Forum: Poser - OFFICIAL


Subject: Quad core and Poser 7

Ridley5 opened this issue on Dec 12, 2006 · 98 posts


pjz99 posted Wed, 13 December 2006 at 1:34 AM

The amount of memory your software is allowed to address is determined by operating system and the software itself, not so much the processor.  All modern Intel offerings adhere to the "EM64T" standard, which will ALLOW them to run on a 64-bit operating system, but until you make that change and you switch to 64-bit versions of application software, it runs in 32-bit mode when running software that is written in 32-bit instructions. 

Poser 7 unfortunately doesn't offer a 64-bit version ... but Vue does!

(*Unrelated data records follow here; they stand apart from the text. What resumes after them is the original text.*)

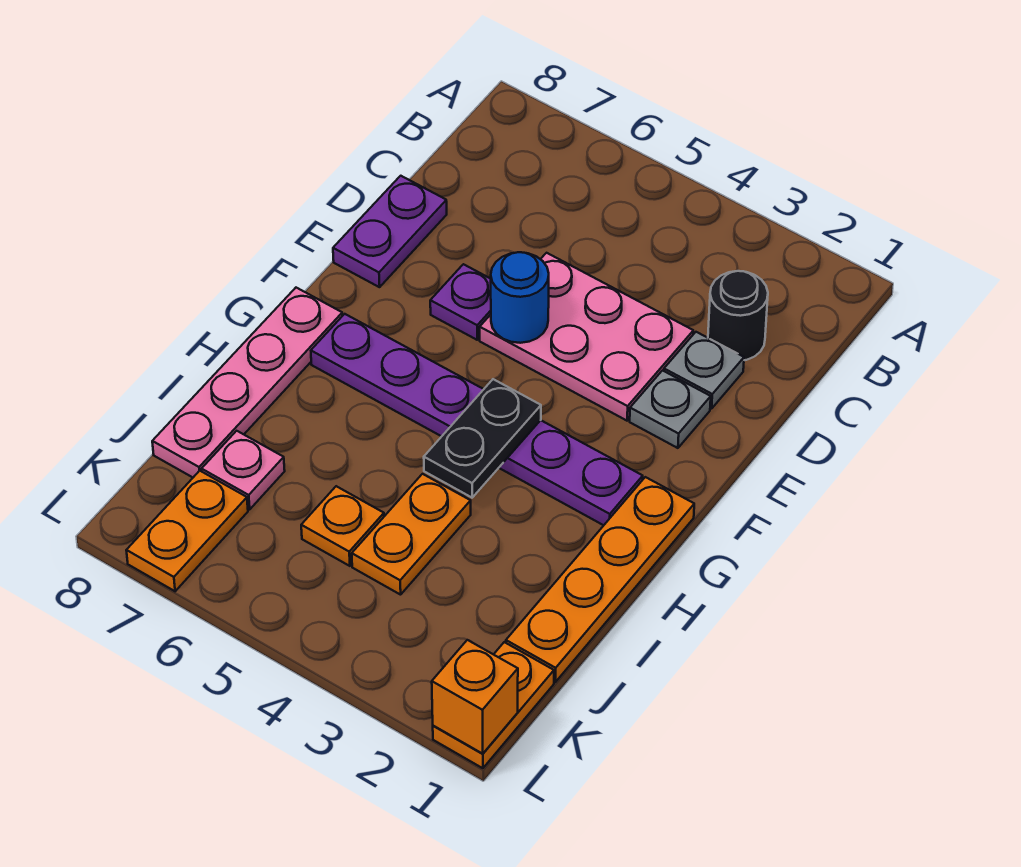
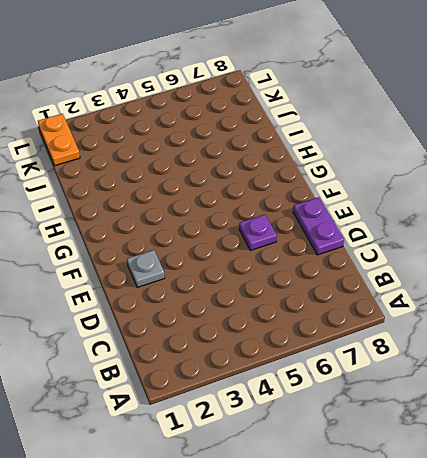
none -> black 1x1 round brick [708,271,768,360]
none -> grey 1x1 plate [664,332,744,409]
none -> pink 2x3 plate [480,253,693,421]

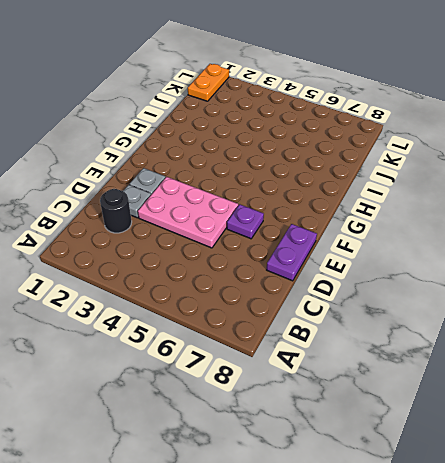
none -> orange 1x4 plate [506,477,694,682]
none -> purple 1x6 plate [311,314,643,525]
none -> pink 1x4 plate [152,288,342,477]

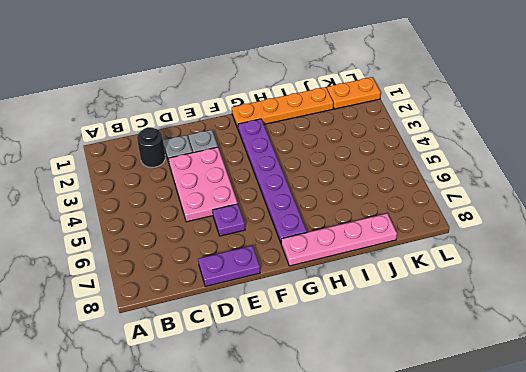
none -> orange 1x2 plate [352,474,471,595]
none -> orange 1x1 plate [301,486,384,566]
none -> pink 1x1 plate [202,431,285,509]

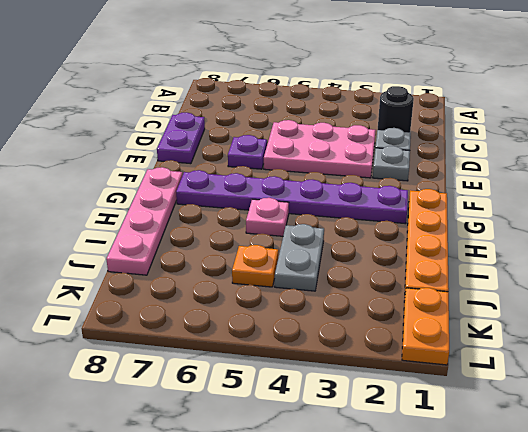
pink 1x1 plate [246,198,289,236] -> pink 1x1 plate moved to [202,431,285,509]
grey 1x2 plate [275,224,324,291] -> orange 1x2 plate [352,474,471,595]
none -> orange 1x2 plate [126,471,248,591]
none -> blue 1x1 round brick [491,252,549,343]
none -> black 1x2 plate [424,379,541,498]

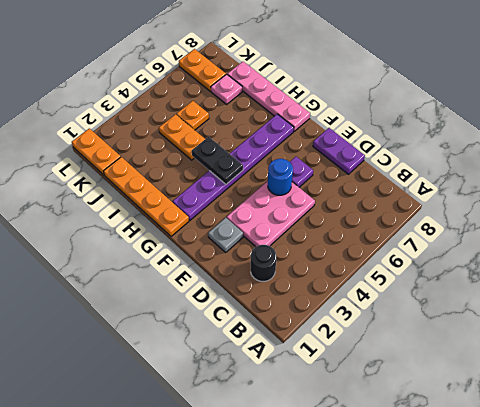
none -> grey 1x1 plate [664,332,744,409]
none -> orange 1x1 brick [432,640,518,754]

What tangible advantage over X vs. Y processor?  Check benchmarks in the link above.  It is very organic and changes month to month, who is the "best".  I stick to Intel for basically religious reasons.  People who are AMD fans are either taking advantage of their lower cost, or they are also there for religious reasons.  There isn't an easy way to look at the numbers any more and say "oh, this one has a higher clock speed" or "oh, that one has more bits" or whatnot.  It's too complex.  Benchmarking is the only thing you can even remotely trust, and even then you have to look at the parameters of the benchmark pretty hard to get some idea if it was a fair test.  Some processors do better in Application X, while Application Y will do better on the other brand's processors.

Do yourself a favor and filter out all the game performance stats.  They are meaningless when it comes to heavier applications like Poser and Vue and 3ds Max, they just don't have much to do with each other - this is why you see hard core gamers saying dual- and quad-core processors are useless, because they don't benefit games all that much (single-threaded).